— How to complete this task —
The answer must be every entry, given again word for word.

[Data items]
━━━━━━━━━━
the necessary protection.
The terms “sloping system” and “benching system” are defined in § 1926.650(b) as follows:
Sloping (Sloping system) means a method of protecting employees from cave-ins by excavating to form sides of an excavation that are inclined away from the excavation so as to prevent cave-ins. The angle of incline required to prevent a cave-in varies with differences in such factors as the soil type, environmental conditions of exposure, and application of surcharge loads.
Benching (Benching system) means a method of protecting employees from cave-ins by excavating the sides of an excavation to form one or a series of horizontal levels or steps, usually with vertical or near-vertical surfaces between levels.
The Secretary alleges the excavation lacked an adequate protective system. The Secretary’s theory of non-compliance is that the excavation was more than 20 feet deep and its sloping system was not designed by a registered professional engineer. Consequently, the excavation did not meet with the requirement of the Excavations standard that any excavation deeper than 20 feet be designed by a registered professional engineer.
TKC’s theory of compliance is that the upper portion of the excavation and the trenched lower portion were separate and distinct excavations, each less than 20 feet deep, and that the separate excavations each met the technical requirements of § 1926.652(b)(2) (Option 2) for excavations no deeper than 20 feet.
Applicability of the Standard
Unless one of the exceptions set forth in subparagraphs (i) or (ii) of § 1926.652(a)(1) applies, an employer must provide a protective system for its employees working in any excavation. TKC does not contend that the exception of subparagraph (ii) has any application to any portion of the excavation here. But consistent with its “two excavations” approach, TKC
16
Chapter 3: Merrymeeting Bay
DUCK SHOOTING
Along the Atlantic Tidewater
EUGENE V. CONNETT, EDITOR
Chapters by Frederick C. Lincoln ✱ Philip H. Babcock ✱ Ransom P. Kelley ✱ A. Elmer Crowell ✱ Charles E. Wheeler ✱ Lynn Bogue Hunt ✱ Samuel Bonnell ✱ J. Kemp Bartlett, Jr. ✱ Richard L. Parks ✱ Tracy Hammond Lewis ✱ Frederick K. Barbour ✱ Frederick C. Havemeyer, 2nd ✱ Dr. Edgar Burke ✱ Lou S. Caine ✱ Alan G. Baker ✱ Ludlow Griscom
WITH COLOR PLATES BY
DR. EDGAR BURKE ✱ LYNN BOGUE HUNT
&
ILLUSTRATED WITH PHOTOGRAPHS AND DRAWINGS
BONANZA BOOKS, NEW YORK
━━━━━━━━━━
— Solution to this problem —
the necessary protection.
The terms “sloping system” and “benching system” are defined in § 1926.650(b) as follows:
Sloping (Sloping system) means a method of protecting employees from cave-ins by excavating to form sides of an excavation that are inclined away from the excavation so as to prevent cave-ins. The angle of incline required to prevent a cave-in varies with differences in such factors as the soil type, environmental conditions of exposure, and application of surcharge loads.
Benching (Benching system) means a method of protecting employees from cave-ins by excavating the sides of an excavation to form one or a series of horizontal levels or steps, usually with vertical or near-vertical surfaces between levels.
The Secretary alleges the excavation lacked an adequate protective system. The Secretary’s theory of non-compliance is that the excavation was more than 20 feet deep and its sloping system was not designed by a registered professional engineer. Consequently, the excavation did not meet with the requirement of the Excavations standard that any excavation deeper than 20 feet be designed by a registered professional engineer.
TKC’s theory of compliance is that the upper portion of the excavation and the trenched lower portion were separate and distinct excavations, each less than 20 feet deep, and that the separate excavations each met the technical requirements of § 1926.652(b)(2) (Option 2) for excavations no deeper than 20 feet.
Applicability of the Standard
Unless one of the exceptions set forth in subparagraphs (i) or (ii) of § 1926.652(a)(1) applies, an employer must provide a protective system for its employees working in any excavation. TKC does not contend that the exception of subparagraph (ii) has any application to any portion of the excavation here. But consistent with its “two excavations” approach, TKC
16
Chapter 3: Merrymeeting Bay
DUCK SHOOTING
Along the Atlantic Tidewater
EUGENE V. CONNETT, EDITOR
Chapters by Frederick C. Lincoln ✱ Philip H. Babcock ✱ Ransom P. Kelley ✱ A. Elmer Crowell ✱ Charles E. Wheeler ✱ Lynn Bogue Hunt ✱ Samuel Bonnell ✱ J. Kemp Bartlett, Jr. ✱ Richard L. Parks ✱ Tracy Hammond Lewis ✱ Frederick K. Barbour ✱ Frederick C. Havemeyer, 2nd ✱ Dr. Edgar Burke ✱ Lou S. Caine ✱ Alan G. Baker ✱ Ludlow Griscom
WITH COLOR PLATES BY
DR. EDGAR BURKE ✱ LYNN BOGUE HUNT
&
ILLUSTRATED WITH PHOTOGRAPHS AND DRAWINGS
BONANZA BOOKS, NEW YORK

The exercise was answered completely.